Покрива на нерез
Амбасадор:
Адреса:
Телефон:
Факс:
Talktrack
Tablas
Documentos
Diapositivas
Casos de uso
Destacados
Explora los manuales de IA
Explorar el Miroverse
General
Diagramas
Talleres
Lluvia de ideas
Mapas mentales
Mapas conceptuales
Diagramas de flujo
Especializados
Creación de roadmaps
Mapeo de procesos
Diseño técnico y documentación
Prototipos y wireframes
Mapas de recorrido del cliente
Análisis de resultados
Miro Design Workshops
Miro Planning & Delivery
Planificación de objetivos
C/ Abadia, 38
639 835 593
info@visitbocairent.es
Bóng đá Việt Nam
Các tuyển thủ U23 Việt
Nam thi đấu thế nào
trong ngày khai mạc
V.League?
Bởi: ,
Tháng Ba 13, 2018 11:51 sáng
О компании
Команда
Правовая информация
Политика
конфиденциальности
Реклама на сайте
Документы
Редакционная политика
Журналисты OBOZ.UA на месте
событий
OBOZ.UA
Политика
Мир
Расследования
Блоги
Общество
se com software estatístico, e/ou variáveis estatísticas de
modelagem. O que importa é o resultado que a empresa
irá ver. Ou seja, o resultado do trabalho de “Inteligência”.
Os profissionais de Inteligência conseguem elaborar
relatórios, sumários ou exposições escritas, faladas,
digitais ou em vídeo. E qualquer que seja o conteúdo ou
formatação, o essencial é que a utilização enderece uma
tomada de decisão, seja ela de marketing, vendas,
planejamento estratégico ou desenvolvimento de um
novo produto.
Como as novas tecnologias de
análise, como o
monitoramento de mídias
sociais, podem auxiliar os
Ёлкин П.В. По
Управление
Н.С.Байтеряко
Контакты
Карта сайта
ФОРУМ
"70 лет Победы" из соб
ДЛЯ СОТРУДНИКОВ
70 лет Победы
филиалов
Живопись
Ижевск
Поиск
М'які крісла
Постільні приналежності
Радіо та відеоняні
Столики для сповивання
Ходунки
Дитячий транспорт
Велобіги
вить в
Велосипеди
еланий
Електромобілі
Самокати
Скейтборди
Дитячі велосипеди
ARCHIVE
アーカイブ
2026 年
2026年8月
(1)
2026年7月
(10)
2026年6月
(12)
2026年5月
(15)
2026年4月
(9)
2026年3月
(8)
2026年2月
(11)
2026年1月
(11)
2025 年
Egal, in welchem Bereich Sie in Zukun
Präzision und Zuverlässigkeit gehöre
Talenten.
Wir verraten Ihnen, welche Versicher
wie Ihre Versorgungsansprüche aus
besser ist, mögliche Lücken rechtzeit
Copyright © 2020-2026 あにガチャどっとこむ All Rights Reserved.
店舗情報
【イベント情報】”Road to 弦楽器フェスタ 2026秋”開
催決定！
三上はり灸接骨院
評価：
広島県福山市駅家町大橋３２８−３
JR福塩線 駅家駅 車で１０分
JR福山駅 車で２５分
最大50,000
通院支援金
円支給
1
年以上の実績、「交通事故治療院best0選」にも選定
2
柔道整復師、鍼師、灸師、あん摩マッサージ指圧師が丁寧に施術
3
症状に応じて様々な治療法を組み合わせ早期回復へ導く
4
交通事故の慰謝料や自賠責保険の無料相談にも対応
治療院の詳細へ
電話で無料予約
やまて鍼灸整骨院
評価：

——————

WORK ORDER -
Reproduce the material above, renaming "Ижевск" to "Izhevsk" and leaving everything else unchanged.

OUTPUT -
Покрива на нерез
Амбасадор:
Адреса:
Телефон:
Факс:
Talktrack
Tablas
Documentos
Diapositivas
Casos de uso
Destacados
Explora los manuales de IA
Explorar el Miroverse
General
Diagramas
Talleres
Lluvia de ideas
Mapas mentales
Mapas conceptuales
Diagramas de flujo
Especializados
Creación de roadmaps
Mapeo de procesos
Diseño técnico y documentación
Prototipos y wireframes
Mapas de recorrido del cliente
Análisis de resultados
Miro Design Workshops
Miro Planning & Delivery
Planificación de objetivos
C/ Abadia, 38
639 835 593
info@visitbocairent.es
Bóng đá Việt Nam
Các tuyển thủ U23 Việt
Nam thi đấu thế nào
trong ngày khai mạc
V.League?
Bởi: ,
Tháng Ba 13, 2018 11:51 sáng
О компании
Команда
Правовая информация
Политика
конфиденциальности
Реклама на сайте
Документы
Редакционная политика
Журналисты OBOZ.UA на месте
событий
OBOZ.UA
Политика
Мир
Расследования
Блоги
Общество
se com software estatístico, e/ou variáveis estatísticas de
modelagem. O que importa é o resultado que a empresa
irá ver. Ou seja, o resultado do trabalho de “Inteligência”.
Os profissionais de Inteligência conseguem elaborar
relatórios, sumários ou exposições escritas, faladas,
digitais ou em vídeo. E qualquer que seja o conteúdo ou
formatação, o essencial é que a utilização enderece uma
tomada de decisão, seja ela de marketing, vendas,
planejamento estratégico ou desenvolvimento de um
novo produto.
Como as novas tecnologias de
análise, como o
monitoramento de mídias
sociais, podem auxiliar os
Ёлкин П.В. По
Управление
Н.С.Байтеряко
Контакты
Карта сайта
ФОРУМ
"70 лет Победы" из соб
ДЛЯ СОТРУДНИКОВ
70 лет Победы
филиалов
Живопись
Izhevsk
Поиск
М'які крісла
Постільні приналежності
Радіо та відеоняні
Столики для сповивання
Ходунки
Дитячий транспорт
Велобіги
вить в
Велосипеди
еланий
Електромобілі
Самокати
Скейтборди
Дитячі велосипеди
ARCHIVE
アーカイブ
2026 年
2026年8月
(1)
2026年7月
(10)
2026年6月
(12)
2026年5月
(15)
2026年4月
(9)
2026年3月
(8)
2026年2月
(11)
2026年1月
(11)
2025 年
Egal, in welchem Bereich Sie in Zukun
Präzision und Zuverlässigkeit gehöre
Talenten.
Wir verraten Ihnen, welche Versicher
wie Ihre Versorgungsansprüche aus
besser ist, mögliche Lücken rechtzeit
Copyright © 2020-2026 あにガチャどっとこむ All Rights Reserved.
店舗情報
【イベント情報】”Road to 弦楽器フェスタ 2026秋”開
催決定！
三上はり灸接骨院
評価：
広島県福山市駅家町大橋３２８−３
JR福塩線 駅家駅 車で１０分
JR福山駅 車で２５分
最大50,000
通院支援金
円支給
1
年以上の実績、「交通事故治療院best0選」にも選定
2
柔道整復師、鍼師、灸師、あん摩マッサージ指圧師が丁寧に施術
3
症状に応じて様々な治療法を組み合わせ早期回復へ導く
4
交通事故の慰謝料や自賠責保険の無料相談にも対応
治療院の詳細へ
電話で無料予約
やまて鍼灸整骨院
評価：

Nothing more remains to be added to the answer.